Public Health - Population, Family and Reproductive Health
The Burden of Hospitalized Injuries in China.
Injury is emerging as a major public health problem in China: each year, injuries account for more than 10% of all deaths and more than 30% of all potentially productive years of life lost due to premature mortality. Recently, healthcare administrators in China have begun to recognize the importance of injury control to population health, but with the absence of reliable mortality registry and injury surveillance systems, the administration faces significant challenges in estimating baseline injury incidence and burden. Our study will be the first to use the National Hospital Discharge Record data (2003- 2007), collected by the Chinese Ministry of Health, to estimate both fatal and non-fatal hospitalized injuries nationwide, along with the corresponding inpatient medical costs.
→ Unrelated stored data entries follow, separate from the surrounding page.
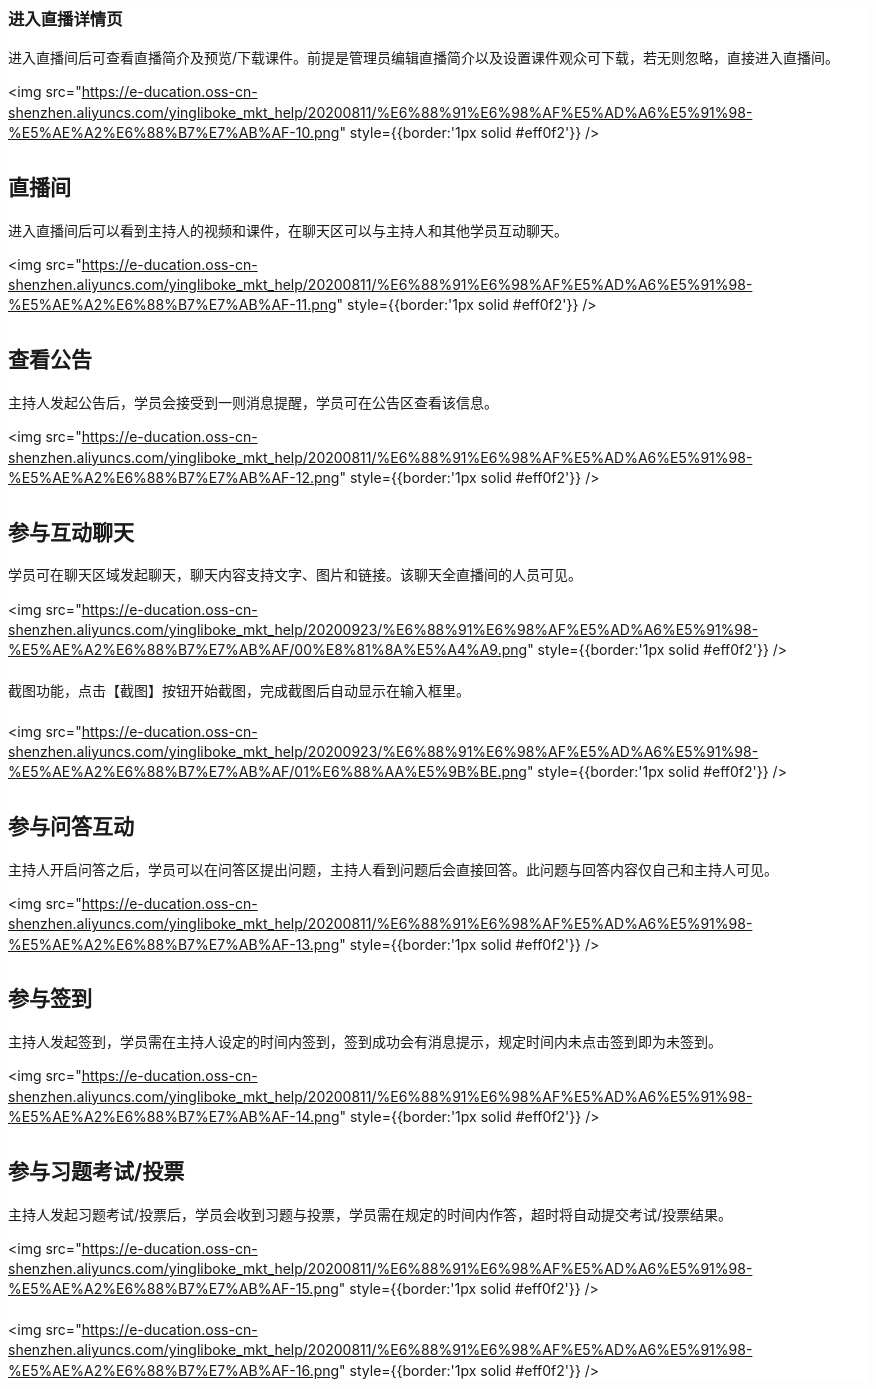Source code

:### **进入直播详情页**

进入直播间后可查看直播简介及预览/下载课件。前提是管理员编辑直播简介以及设置课件观众可下载，若无则忽略，直接进入直播间。

<img src="https://e-ducation.oss-cn-shenzhen.aliyuncs.com/yingliboke_mkt_help/20200811/%E6%88%91%E6%98%AF%E5%AD%A6%E5%91%98-%E5%AE%A2%E6%88%B7%E7%AB%AF-10.png" style={{border:'1px solid #eff0f2'}} />

## **直播间**

进入直播间后可以看到主持人的视频和课件，在聊天区可以与主持人和其他学员互动聊天。

<img src="https://e-ducation.oss-cn-shenzhen.aliyuncs.com/yingliboke_mkt_help/20200811/%E6%88%91%E6%98%AF%E5%AD%A6%E5%91%98-%E5%AE%A2%E6%88%B7%E7%AB%AF-11.png" style={{border:'1px solid #eff0f2'}} />

## **查看公告**

主持人发起公告后，学员会接受到一则消息提醒，学员可在公告区查看该信息。

<img src="https://e-ducation.oss-cn-shenzhen.aliyuncs.com/yingliboke_mkt_help/20200811/%E6%88%91%E6%98%AF%E5%AD%A6%E5%91%98-%E5%AE%A2%E6%88%B7%E7%AB%AF-12.png" style={{border:'1px solid #eff0f2'}} />

## **参与互动聊天**

学员可在聊天区域发起聊天，聊天内容支持文字、图片和链接。该聊天全直播间的人员可见。

<img src="https://e-ducation.oss-cn-shenzhen.aliyuncs.com/yingliboke_mkt_help/20200923/%E6%88%91%E6%98%AF%E5%AD%A6%E5%91%98-%E5%AE%A2%E6%88%B7%E7%AB%AF/00%E8%81%8A%E5%A4%A9.png" style={{border:'1px solid #eff0f2'}} />
<br/>
<br/>
截图功能，点击【截图】按钮开始截图，完成截图后自动显示在输入框里。
<br/>
<br/>
<img src="https://e-ducation.oss-cn-shenzhen.aliyuncs.com/yingliboke_mkt_help/20200923/%E6%88%91%E6%98%AF%E5%AD%A6%E5%91%98-%E5%AE%A2%E6%88%B7%E7%AB%AF/01%E6%88%AA%E5%9B%BE.png" style={{border:'1px solid #eff0f2'}} />

## **参与问答互动**

主持人开启问答之后，学员可以在问答区提出问题，主持人看到问题后会直接回答。此问题与回答内容仅自己和主持人可见。

<img src="https://e-ducation.oss-cn-shenzhen.aliyuncs.com/yingliboke_mkt_help/20200811/%E6%88%91%E6%98%AF%E5%AD%A6%E5%91%98-%E5%AE%A2%E6%88%B7%E7%AB%AF-13.png" style={{border:'1px solid #eff0f2'}} />

## **参与签到**

主持人发起签到，学员需在主持人设定的时间内签到，签到成功会有消息提示，规定时间内未点击签到即为未签到。

<img src="https://e-ducation.oss-cn-shenzhen.aliyuncs.com/yingliboke_mkt_help/20200811/%E6%88%91%E6%98%AF%E5%AD%A6%E5%91%98-%E5%AE%A2%E6%88%B7%E7%AB%AF-14.png" style={{border:'1px solid #eff0f2'}} />

## **参与习题考试/投票**

主持人发起习题考试/投票后，学员会收到习题与投票，学员需在规定的时间内作答，超时将自动提交考试/投票结果。

<img src="https://e-ducation.oss-cn-shenzhen.aliyuncs.com/yingliboke_mkt_help/20200811/%E6%88%91%E6%98%AF%E5%AD%A6%E5%91%98-%E5%AE%A2%E6%88%B7%E7%AB%AF-15.png" style={{border:'1px solid #eff0f2'}} />
<br/>
<br/>
<img src="https://e-ducation.oss-cn-shenzhen.aliyuncs.com/yingliboke_mkt_help/20200811/%E6%88%91%E6%98%AF%E5%AD%A6%E5%91%98-%E5%AE%A2%E6%88%B7%E7%AB%AF-16.png" style={{border:'1px solid #eff0f2'}} />
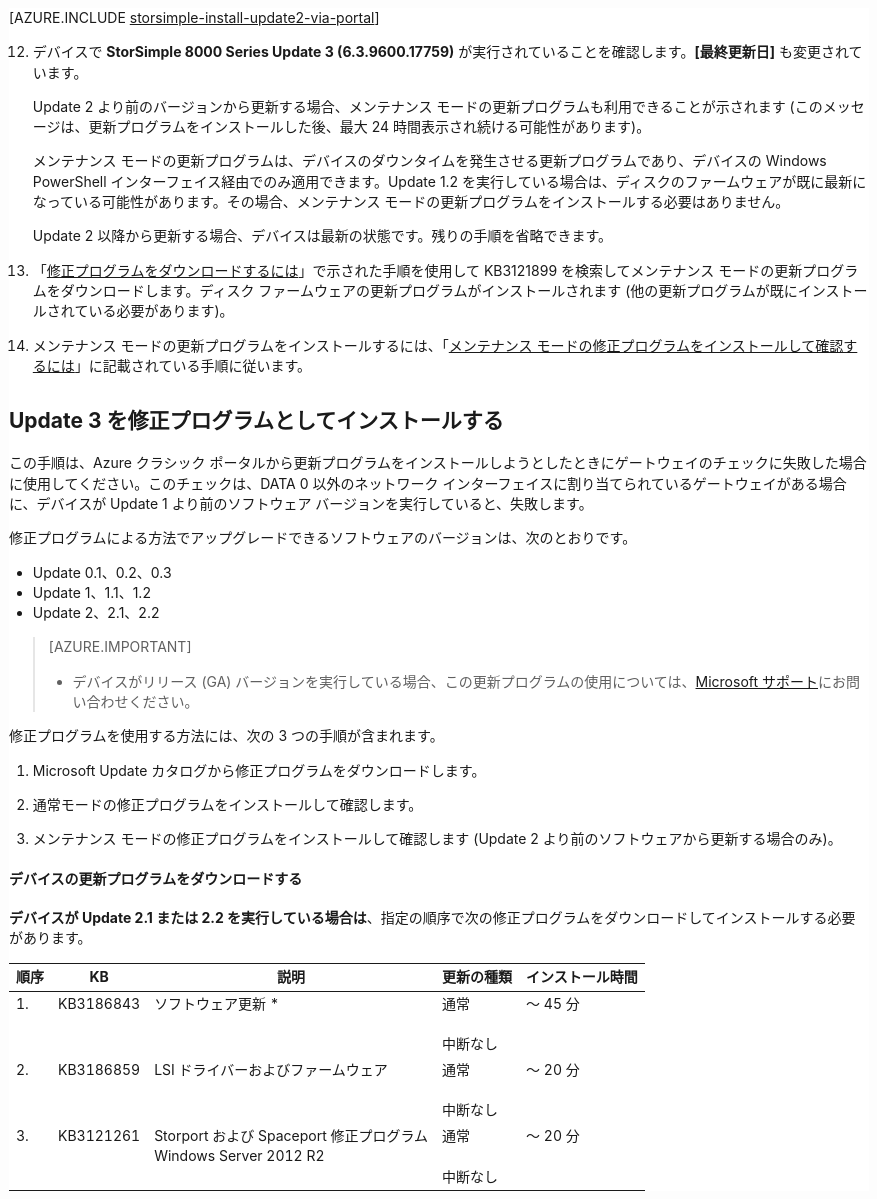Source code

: [AZURE.INCLUDE [storsimple-install-update2-via-portal](../../includes/storsimple-install-update2-via-portal.md)]

12. デバイスで **StorSimple 8000 Series Update 3 (6.3.9600.17759)** が実行されていることを確認します。**[最終更新日]** も変更されています。

	Update 2 より前のバージョンから更新する場合、メンテナンス モードの更新プログラムも利用できることが示されます (このメッセージは、更新プログラムをインストールした後、最大 24 時間表示され続ける可能性があります)。

    メンテナンス モードの更新プログラムは、デバイスのダウンタイムを発生させる更新プログラムであり、デバイスの Windows PowerShell インターフェイス経由でのみ適用できます。Update 1.2 を実行している場合は、ディスクのファームウェアが既に最新になっている可能性があります。その場合、メンテナンス モードの更新プログラムをインストールする必要はありません。

	Update 2 以降から更新する場合、デバイスは最新の状態です。残りの手順を省略できます。

13. 「[修正プログラムをダウンロードするには](#to-download-hotfixes)」で示された手順を使用して KB3121899 を検索してメンテナンス モードの更新プログラムをダウンロードします。ディスク ファームウェアの更新プログラムがインストールされます (他の更新プログラムが既にインストールされている必要があります)。

13. メンテナンス モードの更新プログラムをインストールするには、「[メンテナンス モードの修正プログラムをインストールして確認するには](#to-install-and-verify-maintenance-mode-hotfixes)」に記載されている手順に従います。

  

## Update 3 を修正プログラムとしてインストールする

この手順は、Azure クラシック ポータルから更新プログラムをインストールしようとしたときにゲートウェイのチェックに失敗した場合に使用してください。このチェックは、DATA 0 以外のネットワーク インターフェイスに割り当てられているゲートウェイがある場合に、デバイスが Update 1 より前のソフトウェア バージョンを実行していると、失敗します。

修正プログラムによる方法でアップグレードできるソフトウェアのバージョンは、次のとおりです。

- Update 0.1、0.2、0.3
- Update 1、1.1、1.2
- Update 2、2.1、2.2

> [AZURE.IMPORTANT]
>
> - デバイスがリリース (GA) バージョンを実行している場合、この更新プログラムの使用については、[Microsoft サポート](storsimple-contact-microsoft-support.md)にお問い合わせください。

修正プログラムを使用する方法には、次の 3 つの手順が含まれます。

1.  Microsoft Update カタログから修正プログラムをダウンロードします。

2.  通常モードの修正プログラムをインストールして確認します。

3.  メンテナンス モードの修正プログラムをインストールして確認します (Update 2 より前のソフトウェアから更新する場合のみ)。


#### デバイスの更新プログラムをダウンロードする

**デバイスが Update 2.1 または 2.2 を実行している場合は**、指定の順序で次の修正プログラムをダウンロードしてインストールする必要があります。

| 順序 | KB | 説明 | 更新の種類 | インストール時間 |
|--------|-----------|-------------------------|------------- |-------------|
| 1\. | KB3186843 | ソフトウェア更新 &#42; | 通常 <br></br>中断なし | ～ 45 分 |
| 2\. | KB3186859 | LSI ドライバーおよびファームウェア | 通常 <br></br>中断なし | ～ 20 分 |
| 3\. | KB3121261 | Storport および Spaceport 修正プログラム </br> Windows Server 2012 R2 | 通常 <br></br>中断なし | ～ 20 分 |
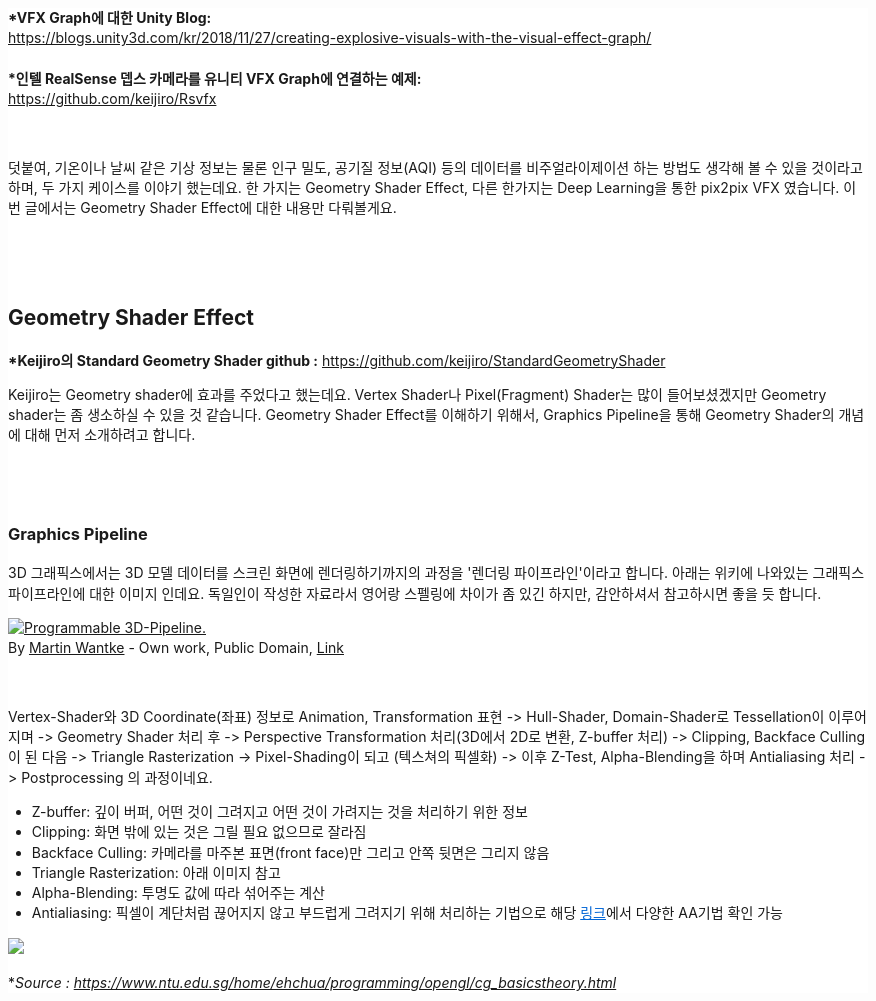 **\*VFX Graph에 대한 Unity Blog:** <br>
<https://blogs.unity3d.com/kr/2018/11/27/creating-explosive-visuals-with-the-visual-effect-graph/>
<br>
<br>
**\*인텔 RealSense 뎁스 카메라를 유니티 VFX Graph에 연결하는 예제:**<br>
<https://github.com/keijiro/Rsvfx>

<br>

덧붙여, 기온이나 날씨 같은 기상 정보는 물론 인구 밀도, 공기질 정보(AQI) 등의 데이터를 비주얼라이제이션 하는 방법도 생각해 볼 수 있을 것이라고 하며, 두 가지 케이스를 이야기 했는데요. 한 가지는 Geometry Shader Effect, 다른 한가지는 Deep Learning을 통한 pix2pix VFX 였습니다. 이번 글에서는 Geometry Shader Effect에 대한 내용만 다뤄볼게요.

<br>
<br>

## Geometry Shader Effect

**\*Keijiro의 Standard Geometry Shader github :**
<https://github.com/keijiro/StandardGeometryShader>

Keijiro는 Geometry shader에 효과를 주었다고 했는데요. Vertex Shader나 Pixel(Fragment) Shader는 많이 들어보셨겠지만 Geometry shader는 좀 생소하실 수 있을 것 같습니다. Geometry Shader Effect를 이해하기 위해서, Graphics Pipeline을 통해 Geometry Shader의 개념에 대해 먼저 소개하려고 합니다. 

<br>
<br>

### Graphics Pipeline

3D 그래픽스에서는 3D 모델 데이터를 스크린 화면에 렌더링하기까지의 과정을 '렌더링 파이프라인'이라고 합니다. 아래는 위키에 나와있는 그래픽스 파이프라인에 대한 이미지 인데요. 독일인이 작성한 자료라서 영어랑 스펠링에 차이가 좀 있긴 하지만, 감안하셔서 참고하시면 좋을 듯 합니다. 

<p><a href="https://commons.wikimedia.org/wiki/File:3D-Pipeline.png#/media/File:3D-Pipeline.png"><img src="https://upload.wikimedia.org/wikipedia/commons/5/54/3D-Pipeline.png" alt="Programmable 3D-Pipeline."></a><br>By <a href="https://de.wikipedia.org/wiki/Benutzer:Martin_Wantke" class="extiw" title="de:Benutzer:Martin Wantke">Martin Wantke</a> - <span class="int-own-work" lang="en">Own work</span>, Public Domain, <a href="https://commons.wikimedia.org/w/index.php?curid=35922943">Link</a></p>

<br>

Vertex-Shader와 3D Coordinate(좌표) 정보로 Animation, Transformation 표현 -> Hull-Shader, Domain-Shader로 Tessellation이 이루어지며 -> Geometry Shader 처리 후 -> Perspective Transformation 처리(3D에서 2D로 변환, Z-buffer 처리) -> Clipping, Backface Culling이 된 다음 -> Triangle Rasterization -> Pixel-Shading이 되고 (텍스쳐의 픽셀화) -> 이후 Z-Test, Alpha-Blending을 하며 Antialiasing 처리 -> Postprocessing 의 과정이네요.

- Z-buffer: 깊이 버퍼, 어떤 것이 그려지고 어떤 것이 가려지는 것을 처리하기 위한 정보
- Clipping: 화면 밖에 있는 것은 그릴 필요 없으므로 잘라짐
- Backface Culling: 카메라를 마주본 표면(front face)만 그리고 안쪽 뒷면은 그리지 않음
- Triangle Rasterization: 아래 이미지 참고
- Alpha-Blending: 투명도 값에 따라 섞어주는 계산
- Antialiasing: 픽셀이 계단처럼 끊어지지 않고 부드럽게 그려지기 위해 처리하는 기법으로 해당 <a href="https://namu.wiki/w/%EC%95%88%ED%8B%B0%EC%97%90%EC%9D%BC%EB%A6%AC%EC%96%B4%EC%8B%B1" target="_blank" style="color: #0366d6;">링크</a>에서 다양한 AA기법 확인 가능



<img src="https://www.ntu.edu.sg/home/ehchua/programming/opengl/images/Graphics3D_Pipe.png">

**Source : <https://www.ntu.edu.sg/home/ehchua/programming/opengl/cg_basicstheory.html>*
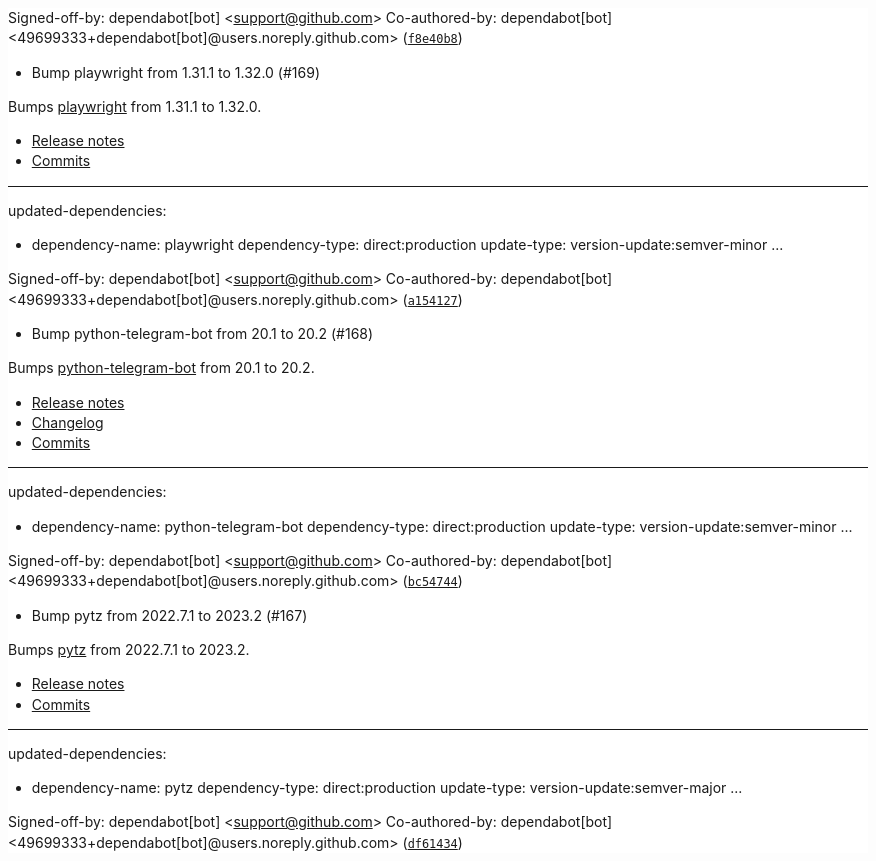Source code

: Signed-off-by: dependabot[bot] &lt;support@github.com&gt;
Co-authored-by: dependabot[bot] &lt;49699333+dependabot[bot]@users.noreply.github.com&gt; ([`f8e40b8`](https://github.com/eikowagenknecht/lootscraper/commit/f8e40b805fa1ed05e6add749395d51e1764ca971))

* Bump playwright from 1.31.1 to 1.32.0 (#169)

Bumps [playwright](https://github.com/Microsoft/playwright-python) from 1.31.1 to 1.32.0.
- [Release notes](https://github.com/Microsoft/playwright-python/releases)
- [Commits](https://github.com/Microsoft/playwright-python/compare/v1.31.1...v1.32.0)

---
updated-dependencies:
- dependency-name: playwright
  dependency-type: direct:production
  update-type: version-update:semver-minor
...

Signed-off-by: dependabot[bot] &lt;support@github.com&gt;
Co-authored-by: dependabot[bot] &lt;49699333+dependabot[bot]@users.noreply.github.com&gt; ([`a154127`](https://github.com/eikowagenknecht/lootscraper/commit/a154127a6567912470042e09c1cb2d9f89a1ca8d))

* Bump python-telegram-bot from 20.1 to 20.2 (#168)

Bumps [python-telegram-bot](https://github.com/python-telegram-bot/python-telegram-bot) from 20.1 to 20.2.
- [Release notes](https://github.com/python-telegram-bot/python-telegram-bot/releases)
- [Changelog](https://github.com/python-telegram-bot/python-telegram-bot/blob/master/CHANGES.rst)
- [Commits](https://github.com/python-telegram-bot/python-telegram-bot/compare/v20.1...v20.2)

---
updated-dependencies:
- dependency-name: python-telegram-bot
  dependency-type: direct:production
  update-type: version-update:semver-minor
...

Signed-off-by: dependabot[bot] &lt;support@github.com&gt;
Co-authored-by: dependabot[bot] &lt;49699333+dependabot[bot]@users.noreply.github.com&gt; ([`bc54744`](https://github.com/eikowagenknecht/lootscraper/commit/bc54744f2fabbeac68f2e3aa6e34cda714f8e637))

* Bump pytz from 2022.7.1 to 2023.2 (#167)

Bumps [pytz](https://github.com/stub42/pytz) from 2022.7.1 to 2023.2.
- [Release notes](https://github.com/stub42/pytz/releases)
- [Commits](https://github.com/stub42/pytz/compare/release_2022.7.1...release_2023.2)

---
updated-dependencies:
- dependency-name: pytz
  dependency-type: direct:production
  update-type: version-update:semver-major
...

Signed-off-by: dependabot[bot] &lt;support@github.com&gt;
Co-authored-by: dependabot[bot] &lt;49699333+dependabot[bot]@users.noreply.github.com&gt; ([`df61434`](https://github.com/eikowagenknecht/lootscraper/commit/df614348ac34cff73630cb659d532a44c87cb55c))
The four specific aims are: 1) To estimate the number and rate of both fatal and non-fatal injuries resulting in hospitalization, by age, gender, geography, external causes and nature of injuries; 2) To estimate inpatient medical expenditures due to injuries; 3) To assess the trend in burden of hospitalized injuries between 2003 and 2007; and 4) To develop and establish institutionalized annual reports to the Chinese government on the burden of hospitalized injuries in China. The proposed work will be the first study to estimate both fatal and non-fatal injuries and their medical costs on a national-level in China. The results will inform healthcare researchers, practitioners, and administrators in and outside the Chinese government on how to improve the injury surveillance system and how to prioritize and allocate resources to prevent injuries.